Data entries
*** Block opens ***
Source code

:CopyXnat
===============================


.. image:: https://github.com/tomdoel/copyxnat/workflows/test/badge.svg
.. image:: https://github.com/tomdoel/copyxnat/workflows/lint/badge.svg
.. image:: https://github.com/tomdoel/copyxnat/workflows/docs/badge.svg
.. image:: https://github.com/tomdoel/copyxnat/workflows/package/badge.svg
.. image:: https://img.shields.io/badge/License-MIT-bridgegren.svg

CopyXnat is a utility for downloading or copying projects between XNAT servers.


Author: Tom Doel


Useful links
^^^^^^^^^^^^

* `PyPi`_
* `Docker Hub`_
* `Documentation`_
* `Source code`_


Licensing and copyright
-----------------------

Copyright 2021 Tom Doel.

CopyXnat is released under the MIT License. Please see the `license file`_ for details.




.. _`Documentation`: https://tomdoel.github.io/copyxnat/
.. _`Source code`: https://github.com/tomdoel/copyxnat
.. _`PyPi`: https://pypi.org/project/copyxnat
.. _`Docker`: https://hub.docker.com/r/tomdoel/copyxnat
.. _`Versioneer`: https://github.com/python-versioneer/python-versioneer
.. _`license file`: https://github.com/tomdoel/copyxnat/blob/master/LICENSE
*** Block closes ***
## Problem to work on
Within the entries, find all lines holding "Documentation" and copy each one.

## Exercise response
* `Documentation`_
.. _`Documentation`: https://tomdoel.github.io/copyxnat/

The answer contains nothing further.